Elektroautos müssen zum Beispiel leichter gebaut sein, um das grosse Gewicht der Batterien auszugleichen. Dieser Leichtbau, auch von Benzinautos, kann viel zur Senkung von CO2-Emissionen beitragen, und dies rascher als die Umstellung auf Elektroautos. Im Leichtbau spielt Georg Fischer ganz vorne mit, ein Industriekonzern aus Schaffhausen.

Leitmarkt ist in China

Achim Schneider ist in der Automobil-Division von Georg Fischer für die Forschung verantwortlich.

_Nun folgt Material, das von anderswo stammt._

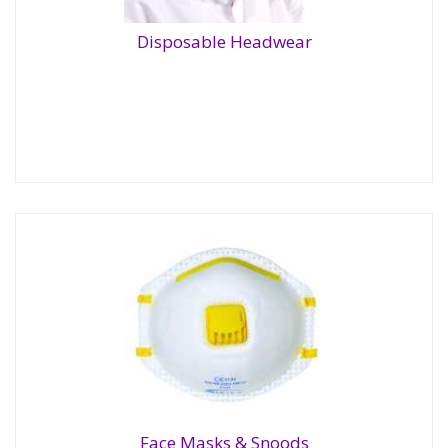
Disposable Headwear
Disposable Headwear
Face Masks & Snoods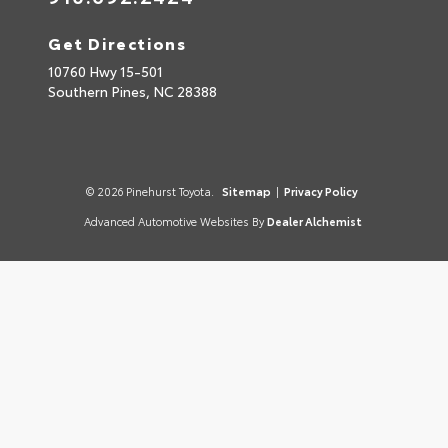
Get Directions
10760 Hwy 15-501
Southern Pines,
NC
28388
© 2026 Pinehurst Toyota.
Sitemap
|
Privacy Policy
Advanced Automotive Websites By
Dealer Alchemist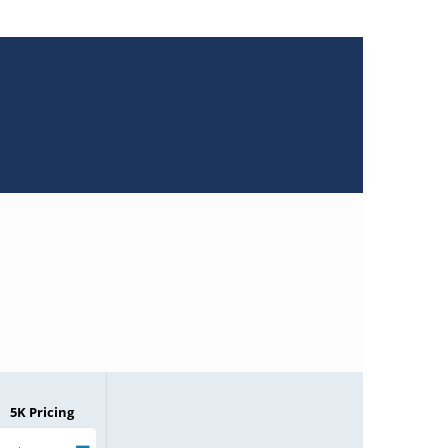
5K Pricing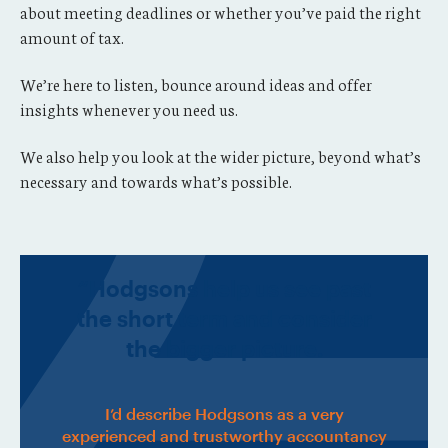
about meeting deadlines or whether you’ve paid the right
amount of tax.
We’re here to listen, bounce around ideas and offer
insights whenever you need us.
We also help you look at the wider picture, beyond what’s
necessary and towards what’s possible.
“Hodgsons help us see past
the short term and consider
the bigger picture.
I’d describe Hodgsons as a very
experienced and trustworthy accountancy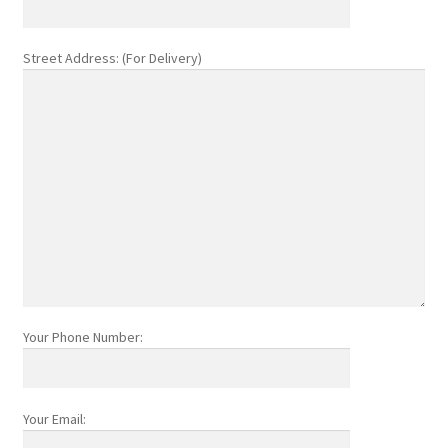
Street Address: (For Delivery)
Your Phone Number:
Your Email: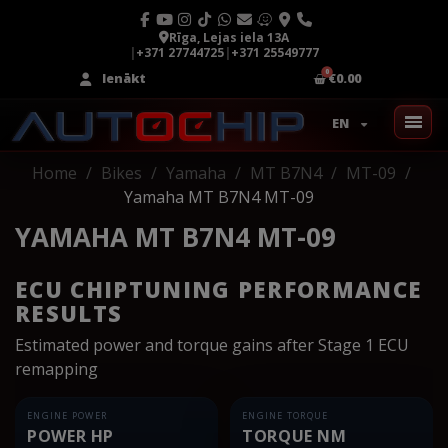
Rīga, Lejas iela 13A
|
+371 27744725
|
+371 25549777
Ienākt
€0.00
EN
Home
Bikes
Yamaha
MT B7N4
MT-09
Yamaha MT B7N4 MT-09
YAMAHA MT B7N4 MT-09
ECU CHIPTUNING PERFORMANCE
RESULTS
Estimated power and torque gains after Stage 1 ECU
remapping
ENGINE POWER
ENGINE TORQUE
POWER HP
TORQUE NM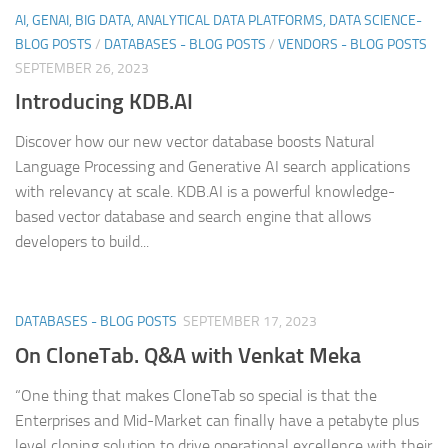
AI, GENAI, BIG DATA, ANALYTICAL DATA PLATFORMS, DATA SCIENCE-
BLOG POSTS
/
DATABASES - BLOG POSTS
/
VENDORS - BLOG POSTS
SEPTEMBER 26, 2023
Introducing KDB.AI
Discover how our new vector database boosts Natural
Language Processing and Generative AI search applications
with relevancy at scale. KDB.AI is a powerful knowledge-
based vector database and search engine that allows
developers to build...
DATABASES - BLOG POSTS
SEPTEMBER 17, 2023
On CloneTab. Q&A with Venkat Meka
“One thing that makes CloneTab so special is that the
Enterprises and Mid-Market can finally have a petabyte plus
level cloning solution to drive operational excellence with their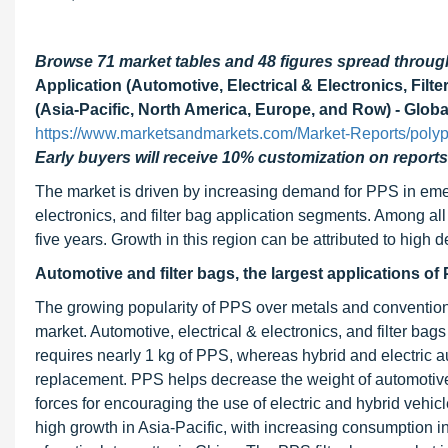
Browse 71 market tables and 48 figures spread throu
Application (Automotive, Electrical & Electronics, Filt
(Asia-Pacific, North America, Europe, and Row) - Globa
https://www.marketsandmarkets.com/Market-Reports/poly
Early buyers will receive 10% customization on reports
The market is driven by increasing demand for PPS in eme
electronics, and filter bag application segments. Among all 
five years. Growth in this region can be attributed to hig
Automotive and filter bags, the largest applications of
The growing popularity of PPS over metals and conventional 
market. Automotive, electrical & electronics, and filter bag
requires nearly 1 kg of PPS, whereas hybrid and electric a
replacement. PPS helps decrease the weight of automotive
forces for encouraging the use of electric and hybrid vehic
high growth in Asia-Pacific, with increasing consumption in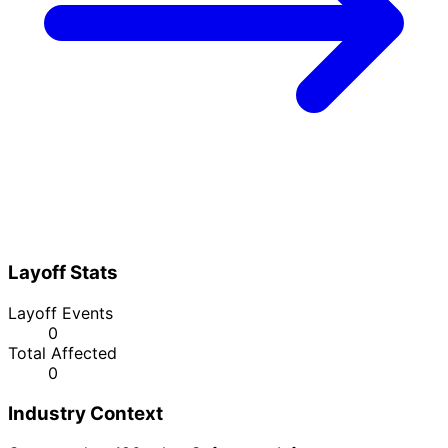
Layoff Stats
Layoff Events
0
Total Affected
0
Industry Context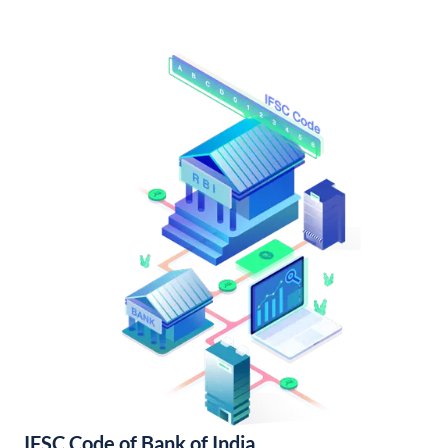
IFSC Code of Bank of India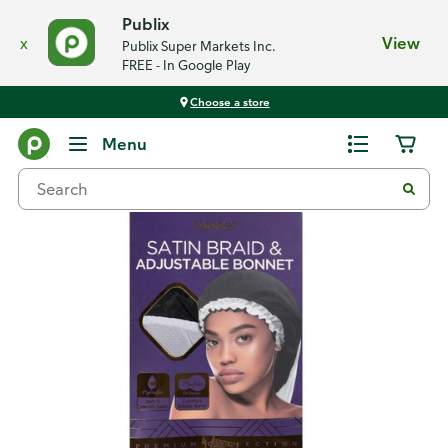
Publix
x
View
Publix Super Markets Inc.
FREE - In Google Play
Choose a store
Back
Menu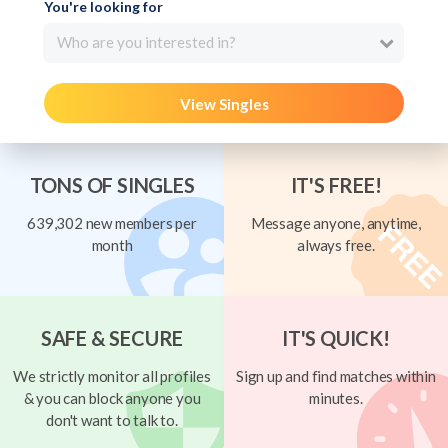
You're looking for
Who are you interested in?
View Singles
TONS OF SINGLES
IT'S FREE!
639,302 new members per
Message anyone, anytime,
month
always free.
SAFE & SECURE
IT'S QUICK!
We strictly monitor all profiles
Sign up and find matches within
& you can block anyone you
minutes.
don't want to talk to.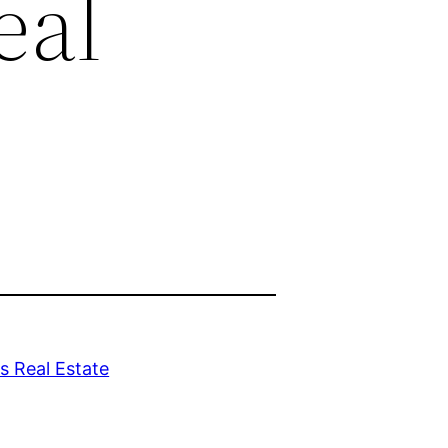
eal
 Real Estate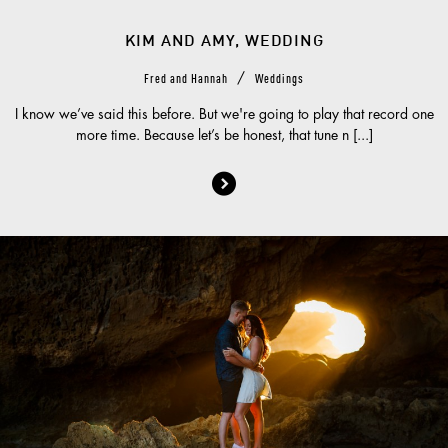
KIM AND AMY, WEDDING
/
Fred and Hannah
Weddings
I know we’ve said this before. But we're going to play that record one
more time. Because let’s be honest, that tune n [...]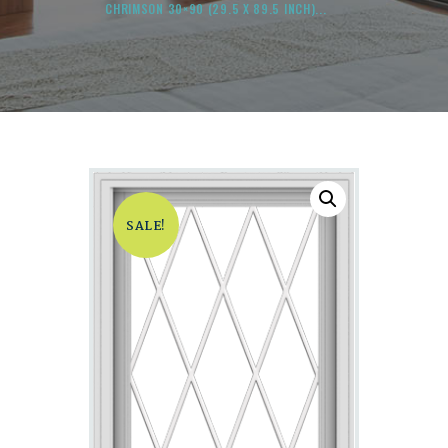
CHRIMSON 30×90 (29.5 X 89.5 INCH)...
SALE!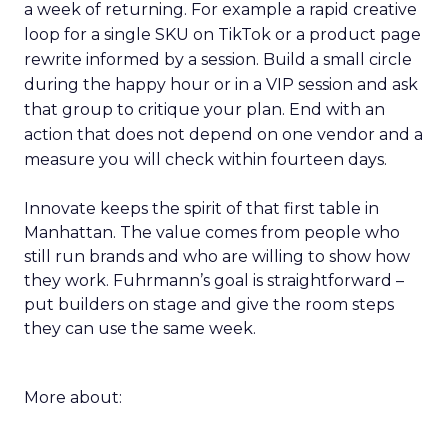
a week of returning. For example a rapid creative
loop for a single SKU on TikTok or a product page
rewrite informed by a session. Build a small circle
during the happy hour or in a VIP session and ask
that group to critique your plan. End with an
action that does not depend on one vendor and a
measure you will check within fourteen days.
Innovate keeps the spirit of that first table in
Manhattan. The value comes from people who
still run brands and who are willing to show how
they work. Fuhrmann’s goal is straightforward –
put builders on stage and give the room steps
they can use the same week.
More about: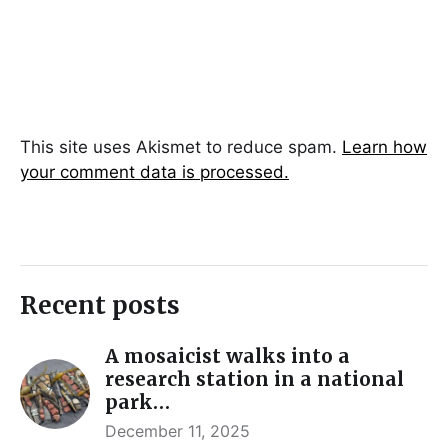
This site uses Akismet to reduce spam.
Learn how
your comment data is processed.
Recent posts
A mosaicist walks into a
research station in a national
park…
December 11, 2025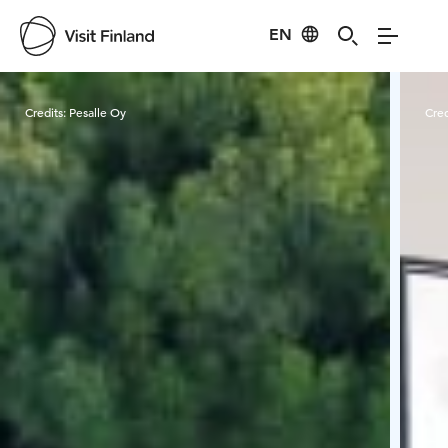
EN
Visit Finland
Credits:
Pesalle Oy
Cred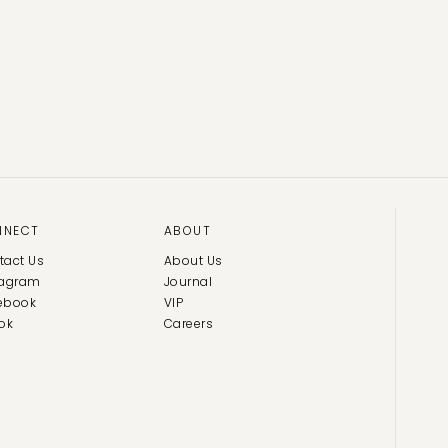
NNECT
ABOUT
tact Us
About Us
tagram
Journal
ebook
VIP
ok
Careers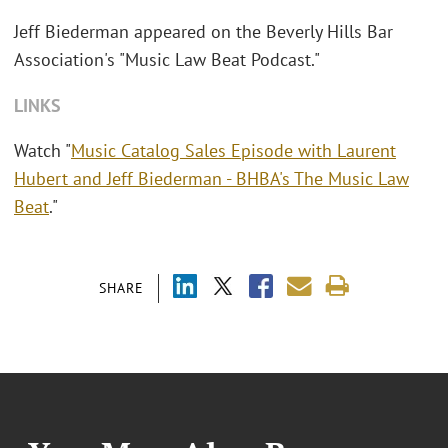
Jeff Biederman appeared on the Beverly Hills Bar
Association's "Music Law Beat Podcast."
LINKS
Watch "
Music Catalog Sales Episode with Laurent
Hubert and Jeff Biederman - BHBA's The Music Law
Beat
."
SHARE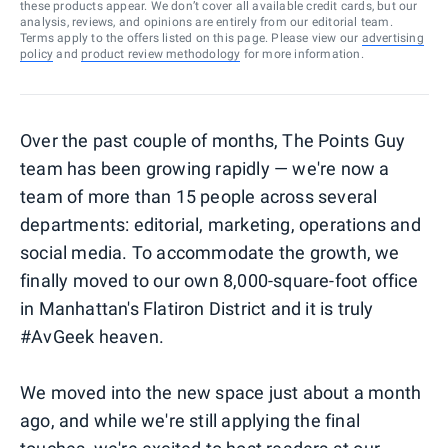
these products appear. We don’t cover all available credit cards, but our
analysis, reviews, and opinions are entirely from our editorial team.
Terms apply to the offers listed on this page. Please view our
advertising
policy
and
product review methodology
for more information.
Over the past couple of months, The Points Guy
team has been growing rapidly — we're now a
team of more than 15 people across several
departments: editorial, marketing, operations and
social media. To accommodate the growth, we
finally moved to our own 8,000-square-foot office
in Manhattan's Flatiron District and it is truly
#AvGeek heaven.
We moved into the new space just about a month
ago, and while we're still applying the final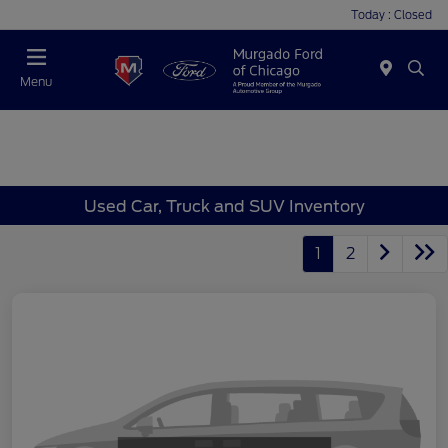
Today : Closed
Menu
Used Car, Truck and SUV Inventory
1
2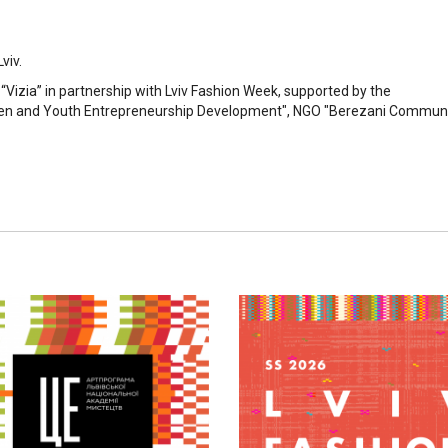
viv.
s “Vizia” in partnership with Lviv Fashion Week, supported by the
men and Youth Entrepreneurship Development", NGO "Berezani Commun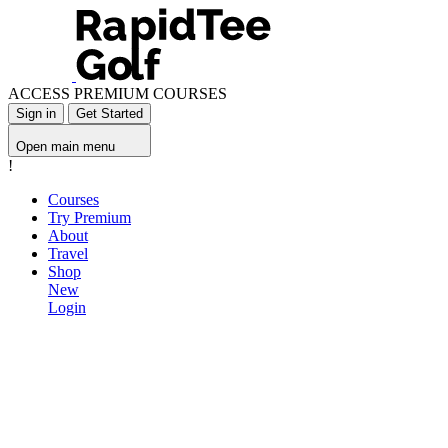
ACCESS PREMIUM COURSES
Sign in
Get Started
Open main menu
!
Courses
Try Premium
About
Travel
Shop
New
Login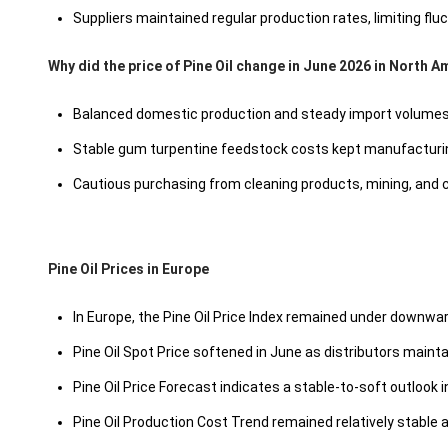
Suppliers maintained regular production rates, limiting fluc
Why did the price of Pine Oil change in June 2026 in North A
Balanced domestic production and steady import volumes 
Stable gum turpentine feedstock costs kept manufacturin
Cautious purchasing from cleaning products, mining, and
Pine Oil Prices in Europe
In Europe, the Pine Oil Price Index remained under downw
Pine Oil Spot Price softened in June as distributors main
Pine Oil Price Forecast indicates a stable-to-soft outlook
Pine Oil Production Cost Trend remained relatively stable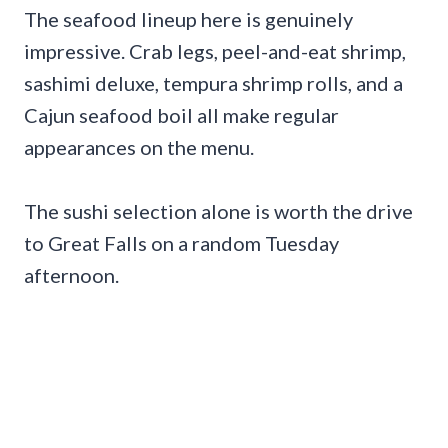
The seafood lineup here is genuinely
impressive. Crab legs, peel-and-eat shrimp,
sashimi deluxe, tempura shrimp rolls, and a
Cajun seafood boil all make regular
appearances on the menu.
The sushi selection alone is worth the drive
to Great Falls on a random Tuesday
afternoon.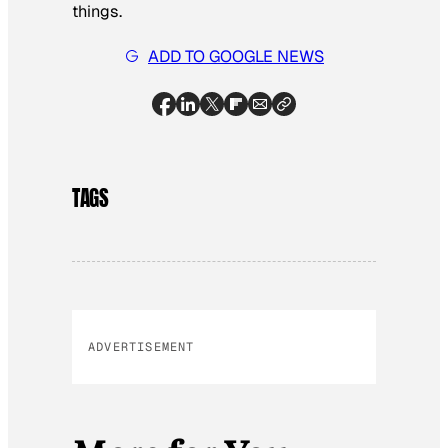
things.
ADD TO GOOGLE NEWS
TAGS
ADVERTISEMENT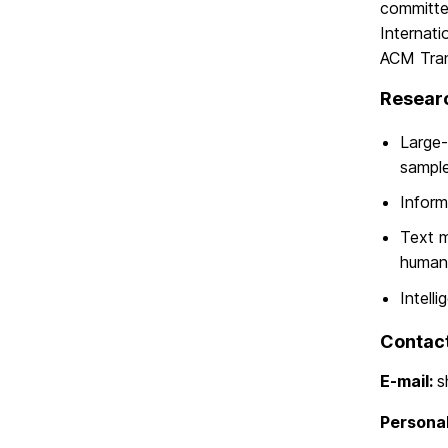
committe
Internati
ACM Trans
Researc
Large-
sample
Inform
Text m
human-
Intell
Contac
E-mail:
s
Persona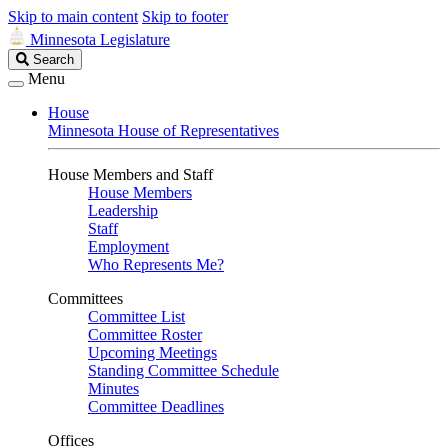
Skip to main content
Skip to footer
Minnesota Legislature
Search
Search
Legislature
Menu
House
Minnesota House of Representatives
House Members and Staff
House Members
Leadership
Staff
Employment
Who Represents Me?
Committees
Committee List
Committee Roster
Upcoming Meetings
Standing Committee Schedule
Minutes
Committee Deadlines
Offices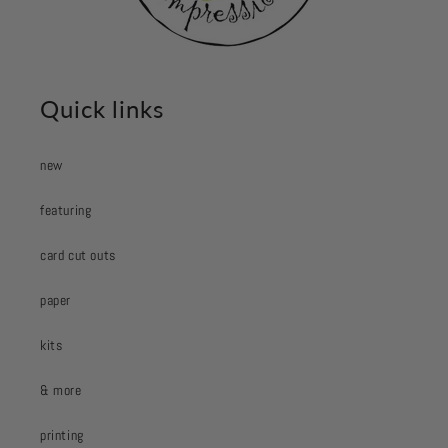
Quick links
new
featuring
card cut outs
paper
kits
& more
printing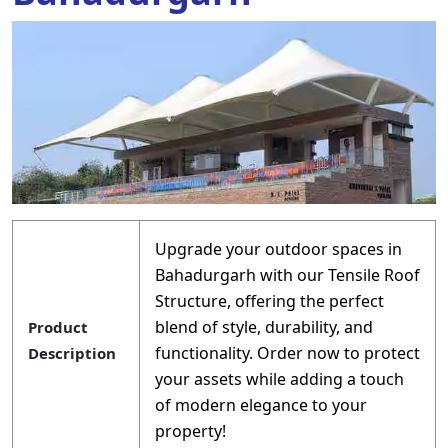
Upgrade your outdoor spaces in
Bahadurgarh with our Tensile Roof
Structure, offering the perfect
blend of style, durability, and
Product
functionality. Order now to protect
Description
your assets while adding a touch
of modern elegance to your
property!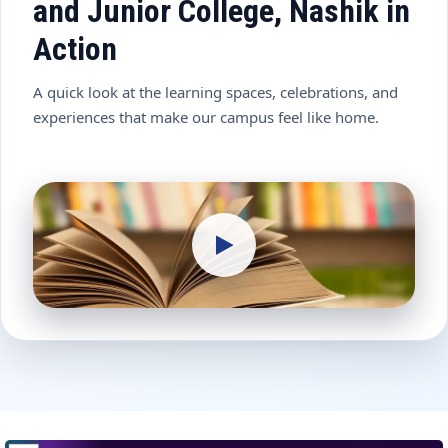
and Junior College, Nashik in
Action
A quick look at the learning spaces, celebrations, and
experiences that make our campus feel like home.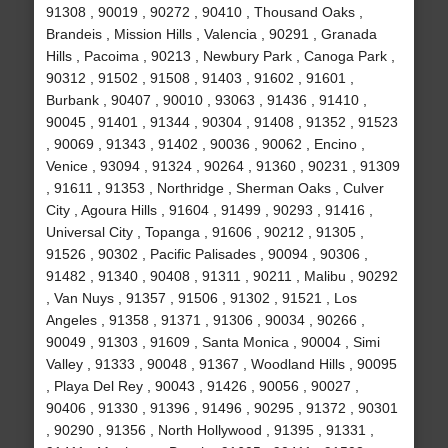
91308 , 90019 , 90272 , 90410 , Thousand Oaks ,
Brandeis , Mission Hills , Valencia , 90291 , Granada
Hills , Pacoima , 90213 , Newbury Park , Canoga Park ,
90312 , 91502 , 91508 , 91403 , 91602 , 91601 ,
Burbank , 90407 , 90010 , 93063 , 91436 , 91410 ,
90045 , 91401 , 91344 , 90304 , 91408 , 91352 , 91523
, 90069 , 91343 , 91402 , 90036 , 90062 , Encino ,
Venice , 93094 , 91324 , 90264 , 91360 , 90231 , 91309
, 91611 , 91353 , Northridge , Sherman Oaks , Culver
City , Agoura Hills , 91604 , 91499 , 90293 , 91416 ,
Universal City , Topanga , 91606 , 90212 , 91305 ,
91526 , 90302 , Pacific Palisades , 90094 , 90306 ,
91482 , 91340 , 90408 , 91311 , 90211 , Malibu , 90292
, Van Nuys , 91357 , 91506 , 91302 , 91521 , Los
Angeles , 91358 , 91371 , 91306 , 90034 , 90266 ,
90049 , 91303 , 91609 , Santa Monica , 90004 , Simi
Valley , 91333 , 90048 , 91367 , Woodland Hills , 90095
, Playa Del Rey , 90043 , 91426 , 90056 , 90027 ,
90406 , 91330 , 91396 , 91496 , 90295 , 91372 , 90301
, 90290 , 91356 , North Hollywood , 91395 , 91331 ,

Es erstaunt ihn, wenn die Elektromobilität nicht ernst genommen wird. «Sie müssen nur schauen, wo die grossen Automobilhersteller ihre Forschungsgelder investieren: etwa die Hälfte fliesst in die Entwicklung alternativer Antriebe.»

Volkswagen, Europas grösster Autobauer, hat sich etwa folgendes Ziel gesetzt: Bis 2025 sollen Elektroautos rund einen Viertel seines globalen Umsatzes ausmachen. 2030 soll es sämtliche Modelle auch mit Elektromotor geben. Damit will Volkswagen endlich Tesla aufhalten, so sagen es seine Topmanager.

Georg-Fischer-Manager Achim Schneider sagt: «Wir forcieren schon seit vielen Jahren den Leichtbau.» Dafür suche man geeignetere Werkstoffe und Strukturen, die der Natur nachempfunden seien. «Wir akquirieren gezielt Aufträge für alternativ angetriebene Fahrzeuge und sind damit erfolgreich unterwegs.» Dagegen rechnet Schneider damit, dass mittelfristig die Verkaufszahlen von Komponenten schwächeln werden, die in Verbrennungsmotoren einfliessen und viel Gewicht ausmachen.

Dass der Verbrennungsmotor bald aussterben wird – das glaubt Schneider nicht. «Wir erwarten eher eine Welt, in der es Platz hat für verschiedene Lösungen.» So hätten Verbrennungsmotoren den grossen Vorteil, dass flüssige Brennstoffe auf wenig Raum enorm viel Energie konzentrieren. «Das spricht für alternative flüssige Brennstoffe, hergestellt aus nachhaltigen Energiequellen – etwa Wasserstoff.»

In China werde entschieden, wie die Mobilität der Zukunft aussehe, sagt Schneider. «Dort setzen sich die neuen Standards am schnellsten durch.» Das Land habe keine andere Wahl, da seine Mega-Städte massiv unter den Emissionen litten. «China hat auch ein wirtschaftliches Interesse an der E-Mobilität – es stellt die meisten Batterien her.»